Mardi Gras and Carnival are the same celebrations.
Though Mardi Gras technically refers only to Fat Tuesday, the Mardi Gras season actually begins on Epiphany, a Christian holiday celebrated on Jan. 6 that is otherwise known as Three Kings Day or the Twelfth Day of Christmas.
In Brazil and many other countries, this period between Epiphany and Fat Tuesday is known as Carnival. Whichever name you prefer to use, the revelries of Mardi Gras last until midnight, when Ash Wednesday ushers in 40 days of Lent.
Mardi Gras may or may not have pagan roots.
A popular theory holds that Mardi Gras’ origins lie in ancient pagan celebrations of spring and fertility, such as Saturnalia and Lupercalia. Some experts contend, however, that Mardi Gras-type festivities popped up solely as a result of the Catholic Church’s discouragement of sex and meat during Lent.
Church reformers may have helped to propagate the pagan rumors, these experts say, in the hope of dissuading pre-Lenten hedonism.
Mardi Gras in New Orleans survived early efforts at suppression.
Mardi Gras got going in New Orleans soon after the city’s founding in 1718. The Spanish, who ruled the Big Easy from 1762 to 1800, apparently cracked down on certain Mardi Gras rituals (though documentation from that period is scarce).
U.S. authorities did much the same after taking control in 1803, banning both masked balls and public disguises. Nonetheless, they eventually accepted the festival’s existence. The first recorded Mardi Gras street parade in New Orleans took place in 1837, by which time the city had transformed from a small backwater into a major metropolis.
Twenty years later, six men organized a secret society called the Mistick Krewe of Comus. By holding a parade with the theme of “The Demon Actors in Milton’s Paradise Lost,” along with a lavish grand ball, Comus reversed the declining popularity of Mardi Gras and helped establish New Orleans as its clear epicenter in the United States.
Other secret societies quickly followed Comus’ lead.
In 1872 the Krewe of Rex and the Knights of Momus began paying for parades and balls of their own. They were followed a decade later by the Krewe of Proteus. Since these early societies were exclusively male and white, women and Black residents formed their own groups, such as Les Mysterieuses and the Zulu Social Aid and Pleasure Club.
Mardi Gras occasionally gets canceled.
Since Comus ushered in the modern era of Mardi Gras in 1857, the New Orleans festivities have been canceled about a dozen times. Most of those cancellations came during the Civil War, World War I and World War II, though revelers also stayed home during an 1870s yellow fever outbreak.
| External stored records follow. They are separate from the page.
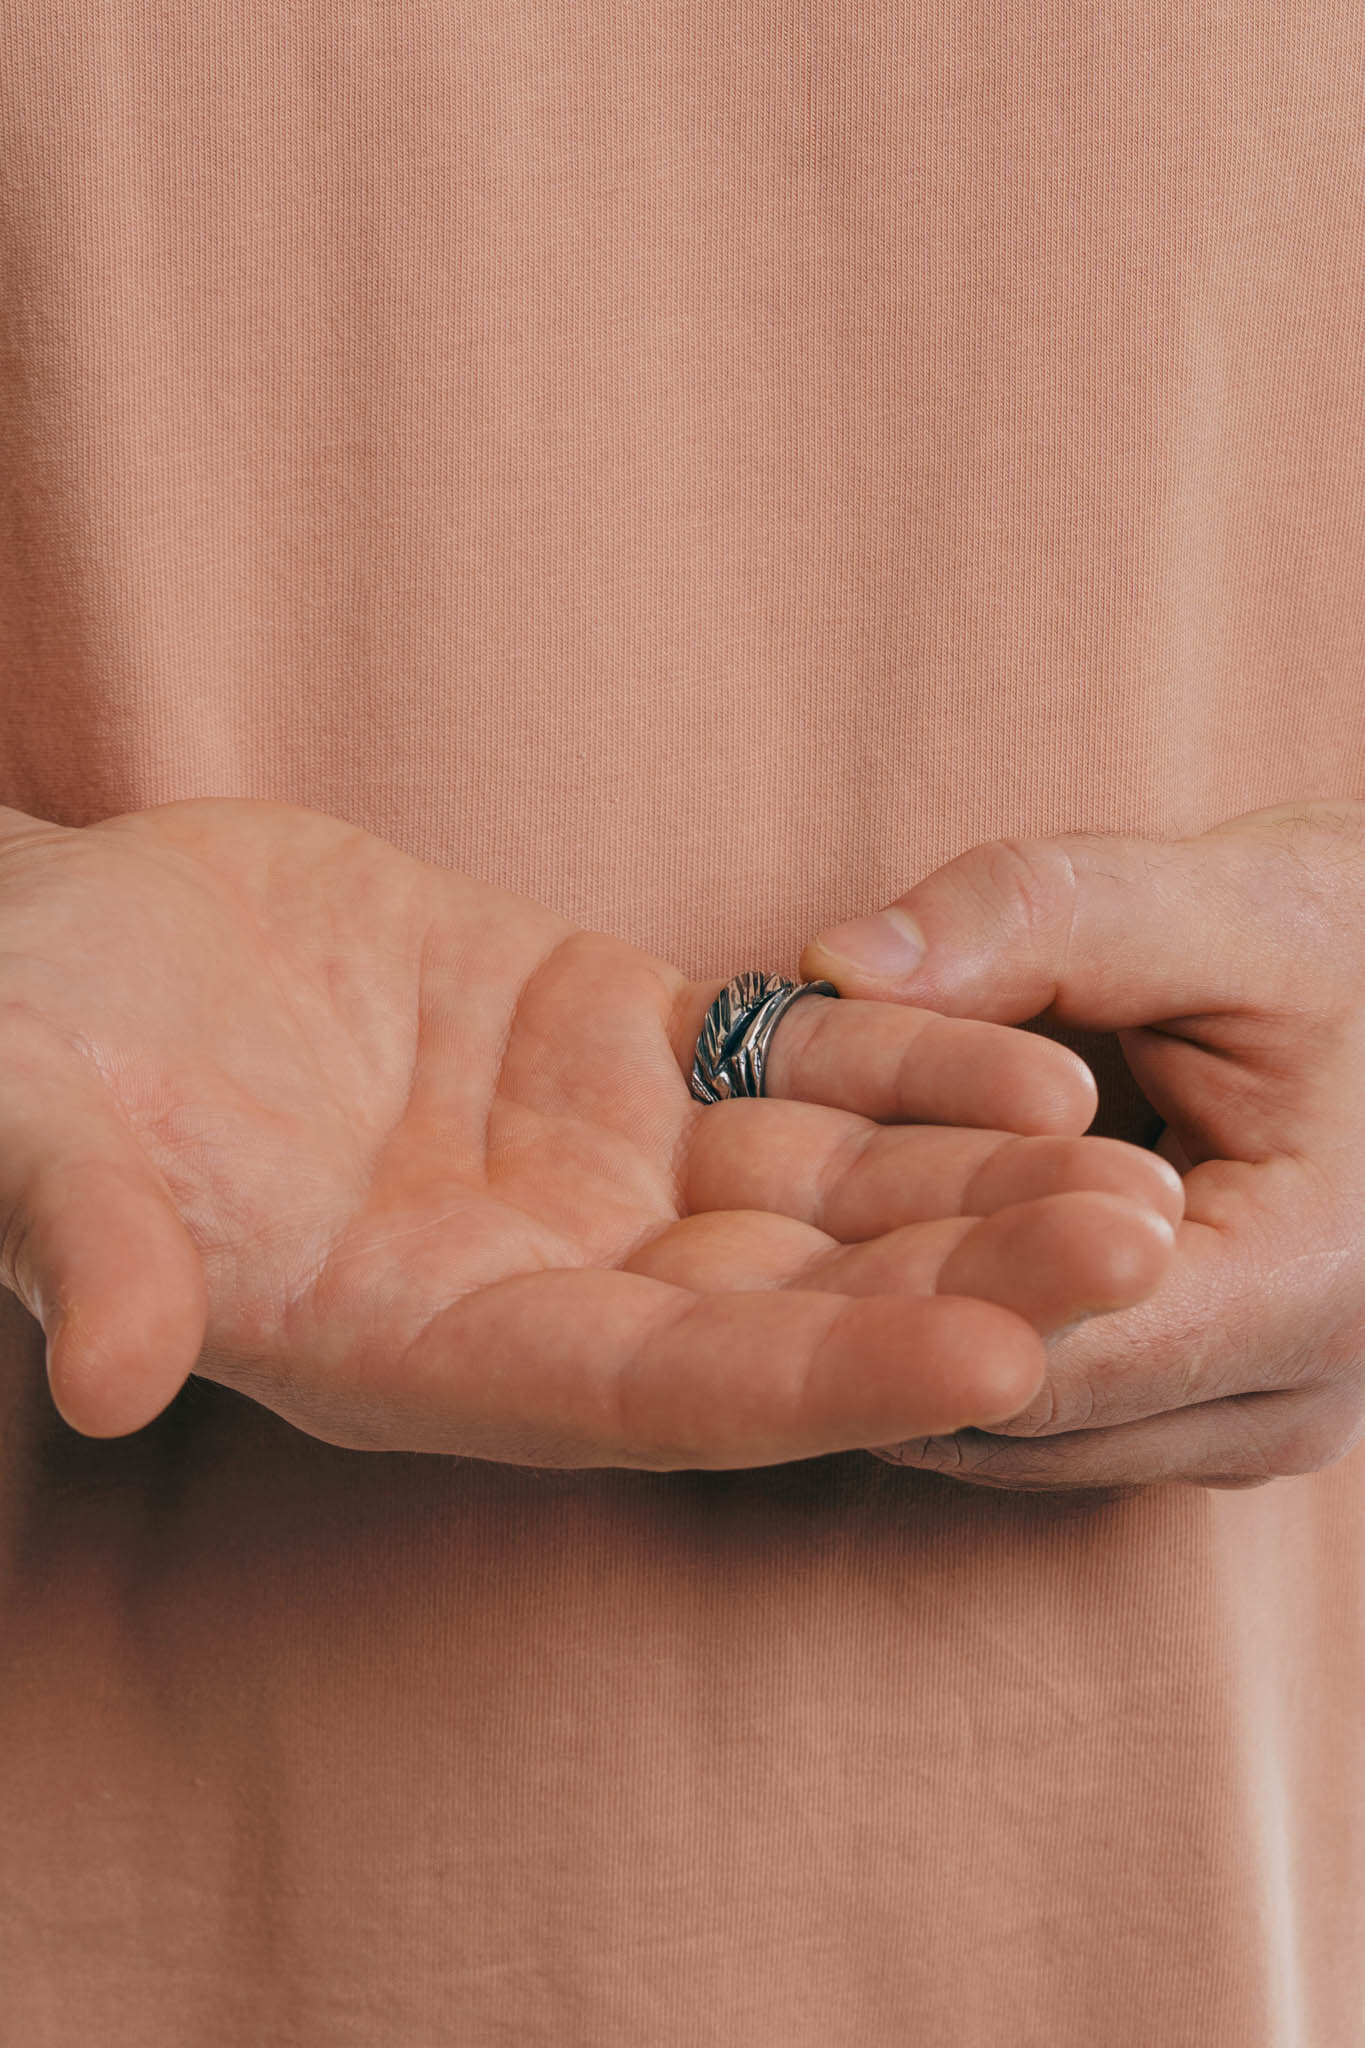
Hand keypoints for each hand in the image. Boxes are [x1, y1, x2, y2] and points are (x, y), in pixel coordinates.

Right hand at [0, 798, 1179, 1467]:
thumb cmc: (31, 1059)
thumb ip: (83, 1248)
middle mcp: (538, 1277)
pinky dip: (903, 1052)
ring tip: (1131, 1154)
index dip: (827, 1380)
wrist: (69, 951)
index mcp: (425, 1350)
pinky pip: (785, 1054)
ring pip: (817, 1182)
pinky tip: (1029, 1046)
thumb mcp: (29, 1141)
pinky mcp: (608, 1033)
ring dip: (972, 1172)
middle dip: (961, 1279)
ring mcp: (588, 1156)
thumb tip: (103, 1373)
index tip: (1002, 1361)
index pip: (662, 1394)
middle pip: (788, 1300)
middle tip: (1140, 1244)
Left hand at [802, 799, 1364, 1489]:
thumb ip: (1032, 917)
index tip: (753, 1214)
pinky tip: (864, 1268)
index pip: (1053, 1340)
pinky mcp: (1213, 1422)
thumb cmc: (1347, 945)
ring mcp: (1254, 1431)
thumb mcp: (1217, 897)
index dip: (896, 1284)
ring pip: (1019, 1435)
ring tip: (772, 1253)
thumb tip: (833, 965)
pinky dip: (960, 1345)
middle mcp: (1291, 1400)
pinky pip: (1050, 1420)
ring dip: (904, 1345)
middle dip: (874, 1321)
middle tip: (723, 1240)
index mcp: (1310, 1284)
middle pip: (1020, 1410)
A scaled-down version even took place in 2006, just months after Hurricane Katrina flooded the Gulf Coast and killed over 1,800 people. Many in-person celebrations and parades in New Orleans in 2021 were canceled due to the COVID-19 pandemic.
Available mostly during the Mardi Gras season, king cake is typically made with brioche dough. Braided and laced with cinnamon, the dough is then glazed with purple, green and gold sugar or covered in icing in those same Mardi Gras colors.
What really sets king cake apart from other desserts, however, is the small plastic baby hidden inside. Whoever finds the baby in his or her slice must buy the next cake or perhaps host the next party.